It seems like a weird question to be asking, but it stares us right in the face: what is magic? What is witchcraft? What do these words mean? I've been using them on the blog, sure, but I feel like I should explain what I means so that we're all on the same page. Much of Wicca and Druidry is tied to magic, and as I've been reconnecting with my spiritual self I have also been delving into magical practice. So it's high past time I talked about what magic is, what it isn't, what it can do and what it can't.
Creating Change Through Force of Will
Aleister Crowley famously defined magic as "the Science and Art of causing Change to occur in conformity with Will." Aleister Crowley was also a racist dick bag, and I kid of hate him by reputation and have avoided most of his works. But this definition keeps popping up, probably because it is clean, precise, and well...accurate. Witch, wizard, druid, magus...all these people focus their will on a desired outcome and bring it into the reality. But there's a big hole that this definition leaves out: magic cannot do anything that violates the natural laws of the universe. For this reason, I prefer the following definition of the word "witch" by one Augusten Burroughs:
"I define a witch as someone - female, male, neither, other, both - who has the innate ability to focus on a desired outcome with such perfect clarity, intensity, and singularity that the desired outcome can materialize, provided it does not violate the natural laws of the universe. This is why a witch cannot turn a man into a goat, but a witch may very well know if a man five thousand miles away is about to be trampled by a goat." - Augusten Burroughs, Toil and Trouble
This is an almost perfect definition; my one complaint is that I do believe that the ability is not always innate and can be taught. Unlike Burroughs, I've not been doing magic since I was a kid. But I have been able to teach myself how to make things happen, with some success. I am largely self-taught, but the more I learn the easier it gets.
Therefore, I would like to submit my own definition of magic: Magic is the art and science of causing a change in one's surroundings, circumstances, or knowledge through the application of willpower, so long as the change does not violate the physical laws of the universe.
Magic is an art because it requires creativity, and it is a science because it requires experimentation.

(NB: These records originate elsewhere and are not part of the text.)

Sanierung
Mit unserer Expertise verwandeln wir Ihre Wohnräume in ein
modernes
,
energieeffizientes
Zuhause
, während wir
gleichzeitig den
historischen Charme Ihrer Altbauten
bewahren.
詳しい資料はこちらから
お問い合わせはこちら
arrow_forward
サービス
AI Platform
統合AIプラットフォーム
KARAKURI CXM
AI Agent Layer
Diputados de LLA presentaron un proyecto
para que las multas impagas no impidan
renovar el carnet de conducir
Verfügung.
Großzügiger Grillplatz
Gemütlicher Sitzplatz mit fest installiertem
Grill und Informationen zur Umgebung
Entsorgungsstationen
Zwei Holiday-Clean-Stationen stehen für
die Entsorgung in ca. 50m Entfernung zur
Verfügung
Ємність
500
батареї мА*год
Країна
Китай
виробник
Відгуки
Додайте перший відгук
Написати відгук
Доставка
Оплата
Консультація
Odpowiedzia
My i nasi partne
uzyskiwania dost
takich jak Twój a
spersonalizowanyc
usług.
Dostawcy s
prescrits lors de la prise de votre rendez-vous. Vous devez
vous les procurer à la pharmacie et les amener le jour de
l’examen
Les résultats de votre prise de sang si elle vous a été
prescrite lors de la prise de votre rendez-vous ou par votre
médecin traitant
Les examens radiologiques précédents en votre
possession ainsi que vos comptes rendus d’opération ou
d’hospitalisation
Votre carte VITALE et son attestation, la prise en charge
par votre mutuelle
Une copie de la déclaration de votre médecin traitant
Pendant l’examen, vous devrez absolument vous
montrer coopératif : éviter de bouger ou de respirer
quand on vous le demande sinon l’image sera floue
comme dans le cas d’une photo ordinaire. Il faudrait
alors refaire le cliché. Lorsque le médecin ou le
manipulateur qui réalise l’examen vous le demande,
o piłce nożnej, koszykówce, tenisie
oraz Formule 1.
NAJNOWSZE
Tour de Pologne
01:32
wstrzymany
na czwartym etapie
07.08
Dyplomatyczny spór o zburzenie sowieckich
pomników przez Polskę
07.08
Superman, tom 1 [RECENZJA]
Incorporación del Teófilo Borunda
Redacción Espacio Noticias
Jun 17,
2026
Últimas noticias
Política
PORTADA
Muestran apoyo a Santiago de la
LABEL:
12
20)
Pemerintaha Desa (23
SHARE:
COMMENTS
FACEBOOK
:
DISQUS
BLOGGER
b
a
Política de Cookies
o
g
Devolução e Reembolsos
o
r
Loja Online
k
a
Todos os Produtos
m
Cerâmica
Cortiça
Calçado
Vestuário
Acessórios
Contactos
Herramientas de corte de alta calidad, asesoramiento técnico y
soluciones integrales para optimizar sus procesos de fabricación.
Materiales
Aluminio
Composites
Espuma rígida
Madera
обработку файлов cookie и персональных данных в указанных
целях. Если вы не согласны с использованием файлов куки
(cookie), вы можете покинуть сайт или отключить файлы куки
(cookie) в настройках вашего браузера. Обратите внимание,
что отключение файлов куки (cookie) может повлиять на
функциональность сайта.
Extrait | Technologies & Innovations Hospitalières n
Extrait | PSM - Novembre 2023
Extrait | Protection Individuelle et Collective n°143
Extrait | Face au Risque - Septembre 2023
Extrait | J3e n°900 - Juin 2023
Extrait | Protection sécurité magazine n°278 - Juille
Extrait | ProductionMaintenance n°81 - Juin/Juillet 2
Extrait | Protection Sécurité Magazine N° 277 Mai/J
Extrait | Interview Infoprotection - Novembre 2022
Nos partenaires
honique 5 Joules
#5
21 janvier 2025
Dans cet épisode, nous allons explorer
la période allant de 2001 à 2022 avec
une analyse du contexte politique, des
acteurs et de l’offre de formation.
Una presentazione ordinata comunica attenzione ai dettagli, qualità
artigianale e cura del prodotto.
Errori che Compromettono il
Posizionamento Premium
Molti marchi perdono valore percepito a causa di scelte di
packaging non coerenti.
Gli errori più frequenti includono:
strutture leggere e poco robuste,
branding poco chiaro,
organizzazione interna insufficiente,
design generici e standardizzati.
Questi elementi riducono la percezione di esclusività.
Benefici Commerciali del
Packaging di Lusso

People often think of "art" and "science" as separate, but the two concepts meet more often than you would think, and they definitely meet in the realm of magic and witchcraft.
So What's With the Candles and Incense and Things?
Go into any magic or witchcraft shop and you will find rows upon rows of crystals, colored candles, herbs, tarot decks, and of course, books of spells. These things are all great things to draw on for your magical practice. None of them are one hundred percent necessary, however. Each practitioner of magic, whether they call themselves a witch, wizard, druid or whatever, has their own unique style. Some use candles, others don't. Some use potions made with herbs, and others use herbs for ornamental purposes and focus their magic using incantation and magical symbols drawn on paper. The specifics of magic are up to the individual.
What all of us practitioners have in common is an ability to focus our willpower to bring our desires into reality. It doesn't always work, but it works enough that we can feel confident saying that it is more than just coincidence. It's magic.